Refrigerate: Place the cooled steaks in an airtight container and store in the fridge for up to 3-4 days.
Freeze: For longer storage, place the steaks in a freezer-safe bag, remove the air, and freeze for up to 2-3 months.
Make-Ahead Steak Marinade: Mix all ingredients and store in an airtight container or sealable jar in the fridge for up to 5 days. Shake or stir before using.
More Summer Recipes:

Easy Steak Marinade
Equipment
Ingredients
- 1/2 cup olive oil
- 1/3 cup reduced-sodium soy sauce
- 2 large lemons
- 1 tablespoon minced garlic
- 1/4 cup Worcestershire sauce
- 3 tablespoons dried basil
- 1-1/2 tablespoons garlic powder
- 1-1/2 tablespoons dried parsley
- 1 tablespoon dried oregano
- 1 teaspoon ground white pepper
- Coarse salt optional
- Steaks of your choice
- Canola oil for grill grates
Instructions
- Zest and juice lemons to get 1/2 teaspoon zest and 1/4 cup juice. In a medium bowl, add olive oil, soy sauce, lemon juice, lemon zest, minced garlic, Worcestershire sauce, dried basil, garlic powder, dried parsley, dried oregano, and white pepper.
- Whisk until ingredients are combined and incorporated.
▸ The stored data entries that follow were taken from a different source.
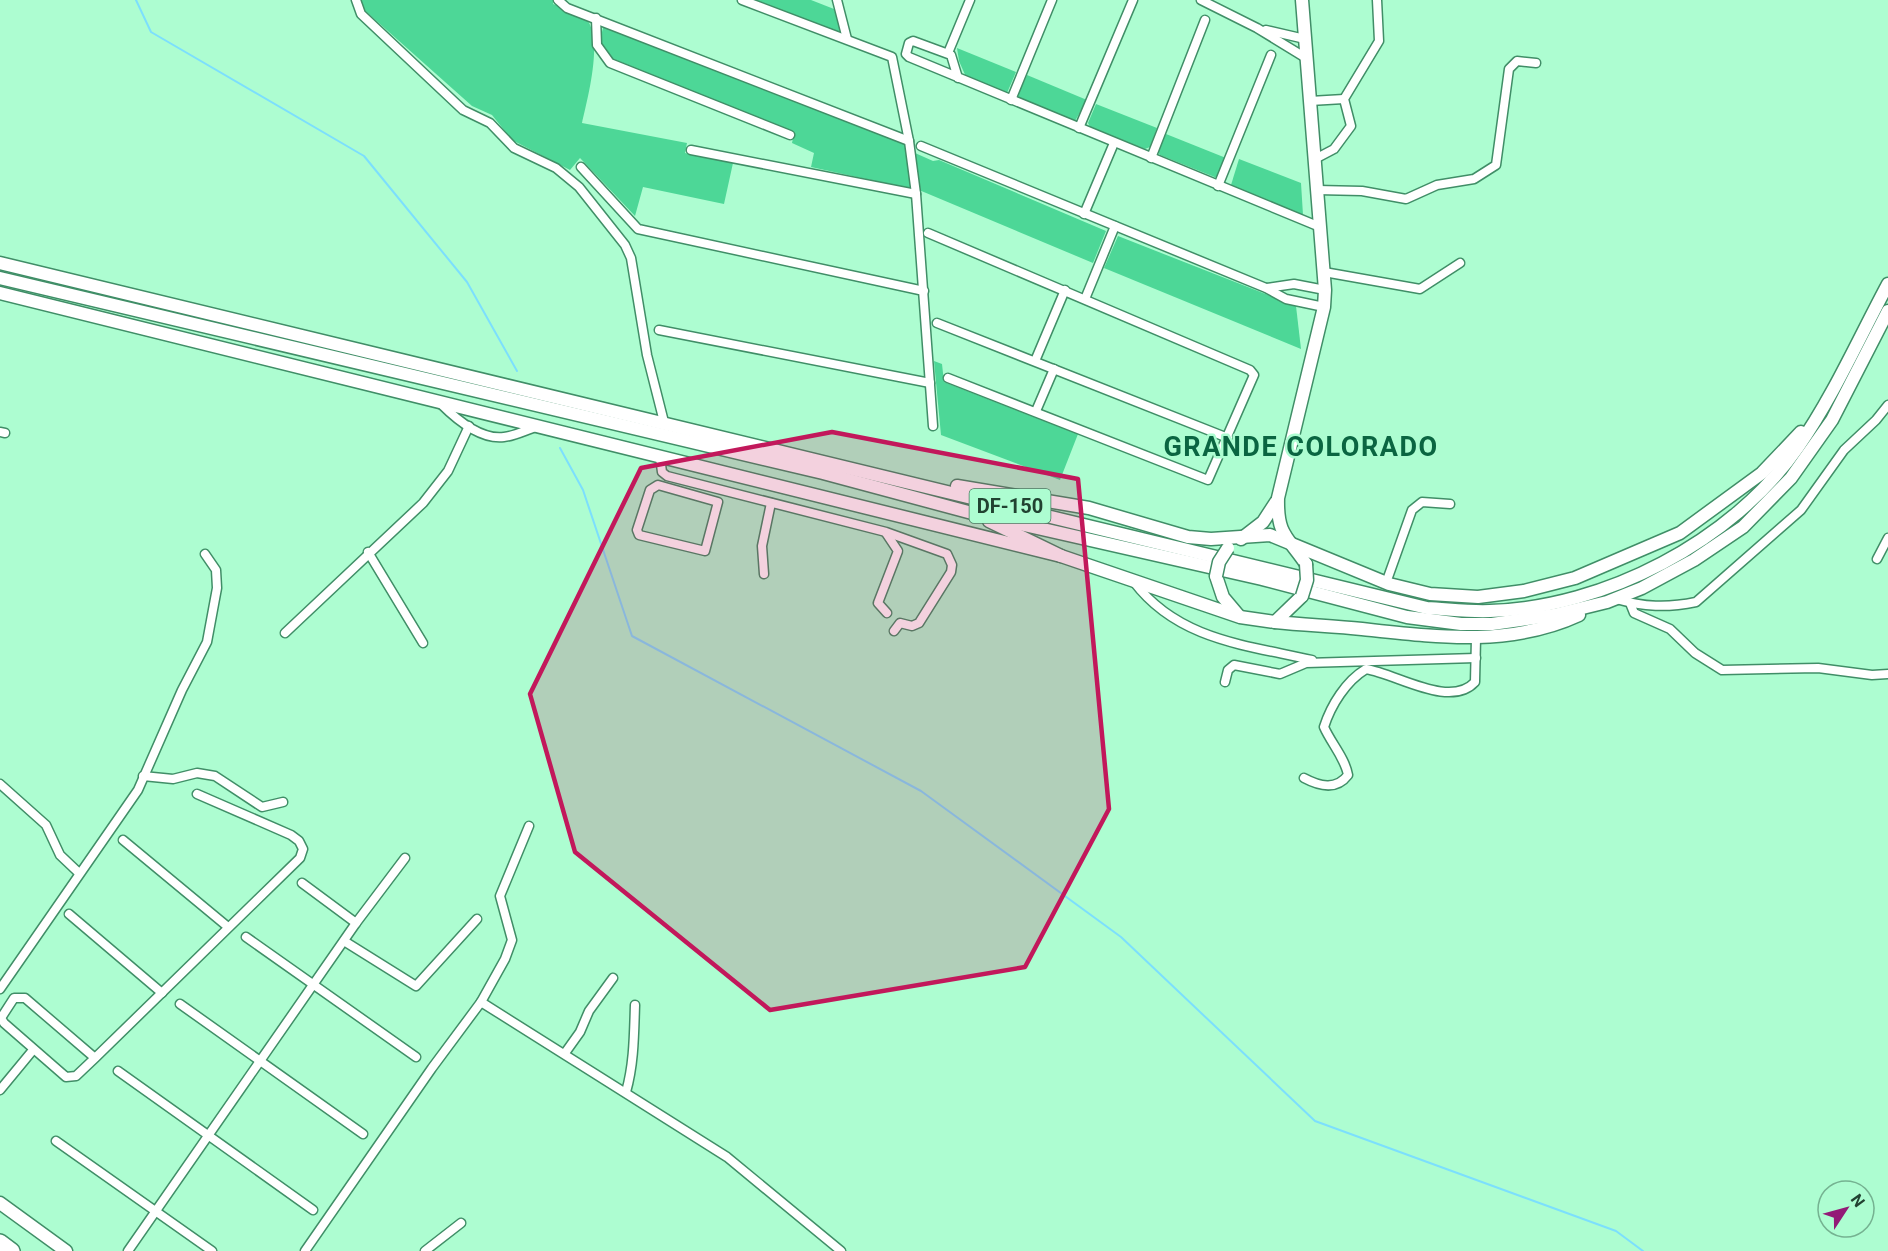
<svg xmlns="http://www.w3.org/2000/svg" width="1888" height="1251" font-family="Roboto,sans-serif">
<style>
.green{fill:#4dd797}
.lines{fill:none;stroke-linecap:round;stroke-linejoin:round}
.stream{stroke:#7cdffd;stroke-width:2}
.street-casing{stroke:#408e67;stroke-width:11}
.secondary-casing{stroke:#408e67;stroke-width:15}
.primary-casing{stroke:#408e67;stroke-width:15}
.highway-casing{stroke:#408e67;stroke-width:18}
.street{stroke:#fff;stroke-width:8}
.secondary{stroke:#fff;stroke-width:12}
.primary{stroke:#fff;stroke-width:12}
.highway{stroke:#fff;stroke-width:15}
.secondary-bridge-casing{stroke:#408e67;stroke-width:15;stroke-linecap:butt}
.secondary-bridge{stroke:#fff;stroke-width:12}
.marked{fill:#c2185b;fill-opacity:0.2;stroke:#c2185b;stroke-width:4.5;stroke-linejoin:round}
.labels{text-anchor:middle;stroke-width:5;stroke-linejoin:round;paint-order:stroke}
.shield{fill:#adfdd1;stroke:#4b7a61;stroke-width:1.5}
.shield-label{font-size:20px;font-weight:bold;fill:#214231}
.district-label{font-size:27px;font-weight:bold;letter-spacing:1.5px;fill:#0a6541;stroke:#adfdd1}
</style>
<rect width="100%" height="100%" fill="#adfdd1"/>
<g class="green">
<path d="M361 0H554L553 4C562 7 575 10 583 16 606 32 587 100 582 123L687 143 685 153 733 163 724 204 643 187 635 216 580 158 570 170 512 140 492 115 472 106 362 8Z"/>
<path d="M752 0H811L834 9 841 31 838 33Z"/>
<path d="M608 25 904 143 908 148 912 189 811 167 814 153 792 143 794 133 611 58C601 47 599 42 603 28Z"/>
<path d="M957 48 1016 72 1007 93 966 77 959 61Z"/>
<path d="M1027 75 1087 100 1075 121 1020 99 1018 95Z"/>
<path d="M1096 104 1157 128 1150 147 1145 149 1090 127 1088 123Z"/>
<path d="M1166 134 1226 158 1217 178 1160 155 1158 152Z"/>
<path d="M915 153 933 161 939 160 1106 231 1093 263 919 190Z"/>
<path d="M1239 159 1301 183 1303 215 1231 185Z"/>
<path d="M1118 236 1296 306 1301 349 1104 268Z"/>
<path d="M934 361 942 364 944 382 1078 434 1060 480 941 435Z"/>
</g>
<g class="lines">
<g class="stream">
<path d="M136 0 151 32 364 156 467 282 517 371"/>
<path d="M560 448 583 490 632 636 921 791 1121 937 1315 1121 1616 1231 1643 1251"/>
</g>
<g class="street-casing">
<g id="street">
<path d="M356 0 361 14 463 110 490 123 514 148 556 168 579 187 625 245 631 258 647 355 664 422"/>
<path d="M558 0 567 8 909 141"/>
<path d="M742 0 892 57 909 141 916 194 933 426"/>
<path d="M837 0 847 39"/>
<path d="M1201 0 1257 28 1306 58"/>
<path d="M596 18 597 45 610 63 790 135"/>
<path d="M1266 30 1305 39"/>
<path d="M948 53 970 0"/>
<path d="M958 78 951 55 913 41 909 43 906 54 909 57 1320 227"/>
<path d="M1011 100 1052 0"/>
<path d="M1310 101 1344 99"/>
<path d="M1079 128 1133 0"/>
<path d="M921 146 1266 288 1286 299 1324 307"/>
<path d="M691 150 916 194"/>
<path d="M1151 158 1205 20"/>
<path d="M1315 159 1334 149 1351 126 1344 99 1379 41 1377 0"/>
<path d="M581 167 638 229 924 291"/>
<path d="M1218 186 1271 55"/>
<path d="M1317 190 1362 191 1406 199 1437 185 1474 179 1496 165 1509 69 1517 61 1536 63"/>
<path d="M1084 214 1114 143"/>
<path d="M928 233 1250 370 1254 375 1208 480 948 378"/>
<path d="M1324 272 1420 289 1460 263"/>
<path d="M1267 288 1294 284 1325 290"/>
<path d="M1085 299 1115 226"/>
<path d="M937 323 1228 438"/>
<path d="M659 330 930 383"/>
<path d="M1035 361 1065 290"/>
<path d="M441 404C456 419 481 440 504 437 515 436 526 430 536 427"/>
<path d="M1036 411 1054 369"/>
<path d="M0 432 5 433"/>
<path d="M660 457 662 472 667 476 886 532 947 554 952 565 951 572 919 623 912 626 900 623 894 631"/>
<path d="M658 485 718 502 705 551 639 535 637 530 650 490Z"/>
<path d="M886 533 898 551 878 603 887 613"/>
<path d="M368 552 423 643"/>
<path d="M1877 559 1888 538"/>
<path d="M764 574 762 546 771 503"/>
<path d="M1134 582C1178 640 1246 645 1312 660"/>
<path d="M1386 583 1412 510 1422 502 1450 504"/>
<path d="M1616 599C1644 607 1667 608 1696 602L1801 510 1844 450 1876 420 1888 405"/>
<path d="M1630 603 1634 613 1670 629 1695 653 1722 670 1818 668 1872 675 1888 674"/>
<path d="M285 633 423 503 448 471 469 426"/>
<path d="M1225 682 1228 670 1234 665 1280 674 1306 663 1476 658"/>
<path d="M143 776 173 779 197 773 215 776 262 807 283 802"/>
<path d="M1304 778C1319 786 1336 791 1348 775 1345 758 1331 743 1324 727 1331 705 1346 681 1366 669 1397 674 1450 709 1475 682L1476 638"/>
<path d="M0 784 46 825 60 855 79 873"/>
<path d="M123 840 228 927"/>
<path d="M302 883 356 923"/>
<path d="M69 914 162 993"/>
<path d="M246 937 416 1057"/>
<path d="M344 941 416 986 477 919"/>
<path d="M0 989 138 790 182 690 207 642 217 588 216 570 205 554"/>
<path d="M481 1002 727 1157 841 1251"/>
<path d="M180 1004 363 1134"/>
<path d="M565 1053 580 1032 589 1011 613 978"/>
<path d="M95 1058 25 998H14L1 1018 4 1023 66 1077 76 1076 95 1058 300 858 303 849 299 841 291 835 197 794"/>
<path d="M118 1071 313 1210"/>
<path d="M0 1090 33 1050"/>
<path d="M626 1092C634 1064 634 1035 635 1005"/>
<path d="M56 1141 212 1251"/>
<path d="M128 1251 356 923 405 858"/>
<path d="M305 1251 432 1068 481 1002 505 959 512 940 500 896 529 826"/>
<path d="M425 1251 461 1223"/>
</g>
</g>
<g class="secondary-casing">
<g id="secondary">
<path d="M1302 0 1325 290 1324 307 1278 498C1277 535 1287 536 1306 564"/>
<path d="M0 293 1061 556 1240 617 1275 622 1302 596"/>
<path d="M1241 539 1263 522 1276 502"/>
<path d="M1216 576 1223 597 1239 616"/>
<path d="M0 1203 66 1251"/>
</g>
</g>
<g class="primary-casing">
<g id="primary">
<path d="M0 263 1427 608C1448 609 1469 612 1490 611 1604 608 1733 541 1798 447 1833 397 1859 338 1888 284"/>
<path d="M0 278 823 473 972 513 1262 579 1407 617 1461 624H1492L1554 615 1607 602 1642 588 1694 560 1743 527 1791 478 1832 420 1888 311"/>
<path d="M957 486 1089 508 1188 537 1211 539 1270 535 1389 584 1430 594 1478 597 1524 591 1575 578 1680 533 1762 473 1801 432"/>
<path d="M989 521 1061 556"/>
<path d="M1275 622C1304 625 1333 626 1362 629 1436 637 1510 647 1579 615"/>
</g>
</g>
<g class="highway-casing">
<path id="highway" d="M0 1242 12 1251"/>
</g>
<use href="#street" class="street"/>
<use href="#secondary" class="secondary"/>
<use href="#primary" class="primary"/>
<use href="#highway" class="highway"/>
<g class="secondary-bridge-casing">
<g id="secondary-bridge">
<path d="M1216 576 1219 562 1228 548"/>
<path d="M1302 596 1307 580 1306 564"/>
</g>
</g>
<use href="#secondary-bridge" class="secondary-bridge"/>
</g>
<path class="marked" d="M832 432 1078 479 1109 809 1025 967 770 1010 575 852 530 694 641 468Z"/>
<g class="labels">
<rect class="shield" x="969.5" y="489" width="81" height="34" rx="4.5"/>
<g class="shield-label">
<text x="1010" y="513">DF-150</text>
</g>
<g class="district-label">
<text x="1301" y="456">GRANDE COLORADO</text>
</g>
</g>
<g transform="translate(1846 1209) rotate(54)"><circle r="28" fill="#adfdd1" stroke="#75b291" stroke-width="1.5"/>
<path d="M0-4.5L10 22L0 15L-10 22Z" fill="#931a77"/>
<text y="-9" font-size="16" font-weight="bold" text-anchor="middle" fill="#214231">N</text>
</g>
</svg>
Pour mixture over steaks of your choice (the pictures show a NY Strip Steak; read the post for the “best grilling steaks”).
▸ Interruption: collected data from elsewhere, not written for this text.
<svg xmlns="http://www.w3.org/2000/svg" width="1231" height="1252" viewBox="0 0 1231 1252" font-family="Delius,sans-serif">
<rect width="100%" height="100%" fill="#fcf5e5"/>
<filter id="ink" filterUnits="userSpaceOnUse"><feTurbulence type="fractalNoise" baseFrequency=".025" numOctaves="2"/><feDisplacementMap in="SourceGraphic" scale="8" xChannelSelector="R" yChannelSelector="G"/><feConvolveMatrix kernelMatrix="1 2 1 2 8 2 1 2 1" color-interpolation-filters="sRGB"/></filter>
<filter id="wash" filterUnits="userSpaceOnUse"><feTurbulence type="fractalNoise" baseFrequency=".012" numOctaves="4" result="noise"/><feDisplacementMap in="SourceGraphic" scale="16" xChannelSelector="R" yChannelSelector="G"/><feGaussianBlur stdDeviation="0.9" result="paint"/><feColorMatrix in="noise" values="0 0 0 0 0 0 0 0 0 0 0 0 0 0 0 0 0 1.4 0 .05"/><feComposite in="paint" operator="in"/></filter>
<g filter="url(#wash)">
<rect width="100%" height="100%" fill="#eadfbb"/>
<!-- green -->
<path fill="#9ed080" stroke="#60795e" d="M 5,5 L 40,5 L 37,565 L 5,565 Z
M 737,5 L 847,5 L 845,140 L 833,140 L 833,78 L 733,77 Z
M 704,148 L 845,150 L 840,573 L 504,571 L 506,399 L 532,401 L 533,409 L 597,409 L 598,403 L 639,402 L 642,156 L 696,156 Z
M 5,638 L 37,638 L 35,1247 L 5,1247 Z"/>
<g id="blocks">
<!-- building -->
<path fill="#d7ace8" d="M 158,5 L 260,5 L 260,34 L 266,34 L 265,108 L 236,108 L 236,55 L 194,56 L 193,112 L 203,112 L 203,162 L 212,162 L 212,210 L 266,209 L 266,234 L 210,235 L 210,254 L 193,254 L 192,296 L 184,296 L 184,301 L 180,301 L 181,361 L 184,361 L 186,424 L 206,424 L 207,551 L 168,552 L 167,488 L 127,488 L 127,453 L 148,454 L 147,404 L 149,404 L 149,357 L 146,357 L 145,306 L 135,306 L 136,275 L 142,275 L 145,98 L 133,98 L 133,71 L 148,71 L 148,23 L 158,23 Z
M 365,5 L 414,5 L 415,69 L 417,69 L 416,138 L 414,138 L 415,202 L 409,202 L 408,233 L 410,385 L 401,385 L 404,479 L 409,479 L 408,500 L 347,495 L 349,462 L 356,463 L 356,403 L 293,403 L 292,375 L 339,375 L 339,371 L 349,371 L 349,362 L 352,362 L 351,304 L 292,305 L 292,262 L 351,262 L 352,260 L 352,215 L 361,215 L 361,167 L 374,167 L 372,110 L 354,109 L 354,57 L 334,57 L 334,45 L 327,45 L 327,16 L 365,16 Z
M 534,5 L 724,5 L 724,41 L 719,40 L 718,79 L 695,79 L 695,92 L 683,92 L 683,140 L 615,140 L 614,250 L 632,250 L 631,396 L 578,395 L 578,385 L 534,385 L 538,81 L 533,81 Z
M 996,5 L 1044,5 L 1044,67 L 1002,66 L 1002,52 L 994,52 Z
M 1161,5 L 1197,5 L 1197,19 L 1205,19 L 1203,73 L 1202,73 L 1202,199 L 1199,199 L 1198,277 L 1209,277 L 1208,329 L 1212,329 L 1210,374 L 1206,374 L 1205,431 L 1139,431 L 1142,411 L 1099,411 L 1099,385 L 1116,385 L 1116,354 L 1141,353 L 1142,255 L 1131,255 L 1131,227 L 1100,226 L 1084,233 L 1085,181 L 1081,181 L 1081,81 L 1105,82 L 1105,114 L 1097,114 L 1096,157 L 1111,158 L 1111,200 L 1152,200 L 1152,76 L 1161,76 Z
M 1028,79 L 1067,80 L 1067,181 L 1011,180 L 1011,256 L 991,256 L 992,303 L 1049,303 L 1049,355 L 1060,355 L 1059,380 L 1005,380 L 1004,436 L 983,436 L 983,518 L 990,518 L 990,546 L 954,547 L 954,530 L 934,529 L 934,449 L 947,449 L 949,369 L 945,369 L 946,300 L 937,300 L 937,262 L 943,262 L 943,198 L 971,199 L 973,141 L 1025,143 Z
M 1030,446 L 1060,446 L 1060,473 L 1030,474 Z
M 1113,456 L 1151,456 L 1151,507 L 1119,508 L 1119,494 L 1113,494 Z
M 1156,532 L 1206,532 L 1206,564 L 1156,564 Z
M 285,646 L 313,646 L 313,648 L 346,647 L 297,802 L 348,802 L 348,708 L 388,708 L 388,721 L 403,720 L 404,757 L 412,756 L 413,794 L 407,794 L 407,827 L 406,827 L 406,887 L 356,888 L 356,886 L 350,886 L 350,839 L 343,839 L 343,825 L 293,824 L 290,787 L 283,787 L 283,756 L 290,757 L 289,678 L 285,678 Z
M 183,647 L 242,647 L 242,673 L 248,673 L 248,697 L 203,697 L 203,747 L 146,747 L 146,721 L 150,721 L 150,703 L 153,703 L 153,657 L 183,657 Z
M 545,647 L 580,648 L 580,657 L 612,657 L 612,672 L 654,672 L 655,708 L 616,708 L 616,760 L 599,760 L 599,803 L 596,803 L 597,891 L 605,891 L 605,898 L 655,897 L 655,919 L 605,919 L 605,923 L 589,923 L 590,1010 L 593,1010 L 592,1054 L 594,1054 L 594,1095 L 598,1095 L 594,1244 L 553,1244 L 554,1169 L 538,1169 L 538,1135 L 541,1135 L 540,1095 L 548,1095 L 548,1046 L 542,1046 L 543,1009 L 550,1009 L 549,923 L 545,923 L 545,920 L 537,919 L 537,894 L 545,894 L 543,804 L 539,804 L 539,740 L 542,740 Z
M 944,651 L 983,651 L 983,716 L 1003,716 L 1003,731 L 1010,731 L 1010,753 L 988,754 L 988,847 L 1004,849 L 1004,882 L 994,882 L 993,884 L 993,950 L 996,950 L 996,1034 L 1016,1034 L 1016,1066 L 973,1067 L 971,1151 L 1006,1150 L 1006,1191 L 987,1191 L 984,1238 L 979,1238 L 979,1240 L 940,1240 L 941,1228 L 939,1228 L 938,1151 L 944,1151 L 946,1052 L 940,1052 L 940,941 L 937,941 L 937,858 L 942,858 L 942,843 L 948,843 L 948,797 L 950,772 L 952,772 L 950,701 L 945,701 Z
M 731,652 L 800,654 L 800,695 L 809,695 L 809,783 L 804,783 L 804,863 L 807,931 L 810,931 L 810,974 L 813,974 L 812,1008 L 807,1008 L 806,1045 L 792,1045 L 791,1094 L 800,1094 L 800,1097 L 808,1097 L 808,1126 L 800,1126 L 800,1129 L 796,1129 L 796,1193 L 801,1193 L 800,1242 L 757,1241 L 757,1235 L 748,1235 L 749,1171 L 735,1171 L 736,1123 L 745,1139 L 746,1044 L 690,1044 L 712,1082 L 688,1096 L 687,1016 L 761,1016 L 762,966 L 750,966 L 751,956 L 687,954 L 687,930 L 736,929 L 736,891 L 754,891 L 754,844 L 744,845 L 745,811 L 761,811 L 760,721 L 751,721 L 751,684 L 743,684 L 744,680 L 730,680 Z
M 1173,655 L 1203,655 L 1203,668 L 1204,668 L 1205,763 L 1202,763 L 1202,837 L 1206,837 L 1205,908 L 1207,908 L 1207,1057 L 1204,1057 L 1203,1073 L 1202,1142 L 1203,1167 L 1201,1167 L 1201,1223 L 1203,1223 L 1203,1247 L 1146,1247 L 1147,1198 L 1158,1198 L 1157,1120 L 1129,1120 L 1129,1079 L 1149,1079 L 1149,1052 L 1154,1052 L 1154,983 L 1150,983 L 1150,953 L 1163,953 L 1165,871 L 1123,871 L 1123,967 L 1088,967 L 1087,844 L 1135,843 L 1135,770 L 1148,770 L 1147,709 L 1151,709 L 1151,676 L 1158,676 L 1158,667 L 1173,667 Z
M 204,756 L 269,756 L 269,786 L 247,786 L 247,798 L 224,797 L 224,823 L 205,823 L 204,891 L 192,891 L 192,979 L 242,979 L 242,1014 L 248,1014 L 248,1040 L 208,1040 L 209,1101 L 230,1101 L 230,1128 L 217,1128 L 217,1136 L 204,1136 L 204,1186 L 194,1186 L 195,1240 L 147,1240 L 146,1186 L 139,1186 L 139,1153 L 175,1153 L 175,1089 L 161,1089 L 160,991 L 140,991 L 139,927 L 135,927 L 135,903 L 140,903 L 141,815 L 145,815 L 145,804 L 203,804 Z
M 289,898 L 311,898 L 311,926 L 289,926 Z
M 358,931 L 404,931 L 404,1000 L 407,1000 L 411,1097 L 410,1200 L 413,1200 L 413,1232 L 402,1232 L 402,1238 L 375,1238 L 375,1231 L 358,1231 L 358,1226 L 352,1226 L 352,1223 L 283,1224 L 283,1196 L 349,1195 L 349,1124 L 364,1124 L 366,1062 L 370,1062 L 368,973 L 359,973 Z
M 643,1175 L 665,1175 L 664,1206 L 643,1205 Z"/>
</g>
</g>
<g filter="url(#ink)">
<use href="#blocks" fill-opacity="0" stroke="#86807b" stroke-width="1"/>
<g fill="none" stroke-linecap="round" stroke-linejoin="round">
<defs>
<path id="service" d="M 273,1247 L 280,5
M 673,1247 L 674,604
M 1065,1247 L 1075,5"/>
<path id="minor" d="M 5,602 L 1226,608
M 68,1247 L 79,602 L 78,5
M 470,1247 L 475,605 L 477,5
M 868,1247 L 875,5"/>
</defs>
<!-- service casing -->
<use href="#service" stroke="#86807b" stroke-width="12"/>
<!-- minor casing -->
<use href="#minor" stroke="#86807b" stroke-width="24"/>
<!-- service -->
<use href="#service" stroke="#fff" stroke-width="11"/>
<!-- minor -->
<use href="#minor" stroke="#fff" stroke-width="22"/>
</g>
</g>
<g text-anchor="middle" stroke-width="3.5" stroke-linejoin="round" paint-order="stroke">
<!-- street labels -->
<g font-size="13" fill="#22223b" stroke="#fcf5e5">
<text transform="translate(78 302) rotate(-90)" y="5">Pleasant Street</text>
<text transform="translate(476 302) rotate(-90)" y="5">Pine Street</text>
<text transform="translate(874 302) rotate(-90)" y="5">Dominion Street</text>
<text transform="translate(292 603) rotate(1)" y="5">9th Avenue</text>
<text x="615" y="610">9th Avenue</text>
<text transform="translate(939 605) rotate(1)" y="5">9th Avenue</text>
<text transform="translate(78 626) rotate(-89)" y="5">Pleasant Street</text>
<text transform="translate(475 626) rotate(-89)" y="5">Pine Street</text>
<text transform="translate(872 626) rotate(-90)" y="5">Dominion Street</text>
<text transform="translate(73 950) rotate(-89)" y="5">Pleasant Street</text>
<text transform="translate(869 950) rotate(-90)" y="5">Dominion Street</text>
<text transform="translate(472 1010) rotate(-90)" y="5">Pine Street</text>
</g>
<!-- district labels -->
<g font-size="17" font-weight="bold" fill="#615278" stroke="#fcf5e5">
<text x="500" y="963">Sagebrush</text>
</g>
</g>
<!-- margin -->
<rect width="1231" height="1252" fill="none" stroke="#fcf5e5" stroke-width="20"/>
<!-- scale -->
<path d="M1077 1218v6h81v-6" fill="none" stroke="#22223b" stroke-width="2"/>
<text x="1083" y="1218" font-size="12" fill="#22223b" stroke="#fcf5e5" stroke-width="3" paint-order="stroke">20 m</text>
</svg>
- Cover (or seal the bag) and place in fridge for up to 6 hours (too much longer than that and the acidity starts to “cook” the meat).
- About 20 minutes before grilling, remove steaks and let sit (still covered) at room temperature (not outside).
- Heat grill to high heat. Once hot, clean it with a wire brush. Roll up a few paper towels and drench them in canola oil. Using tongs, rub the paper towel wad along the grill grates generously.
- Remove steaks from marinade and optionally sprinkle coarse salt over the top (Don’t add salt if you didn’t use a low-sodium soy sauce or are sensitive to salt).
- Place steaks on grill and cook about 4–5 minutes (rotate 90 degrees at 2 and 1/2 minutes for diamond grill marks).
- Using tongs, flip steaks over and continue to grill 3–5 minutes for medium-rare (internal temperature of 135°F; see note 1).
- The grill time will greatly vary based on your grill, your steak thickness, and the actual temperature of your grill. For best results, use a meat thermometer and remove meat when it is 5 degrees below your desired internal temperature. (It will cook a bit more after being removed.)
- Once steaks are cooked to your desired doneness, remove to a plate or cutting board and tent loosely with foil 5–10 minutes to give the juices a chance to redistribute (juicier steaks!) Enjoy!
Recipe Notes
Nutrition
Nutrition information is automatically calculated, so should only be used as an approximation.















Super tasty! Will use it again. Thanks!
So happy this steak marinade was a hit! Thanks Ronnalee!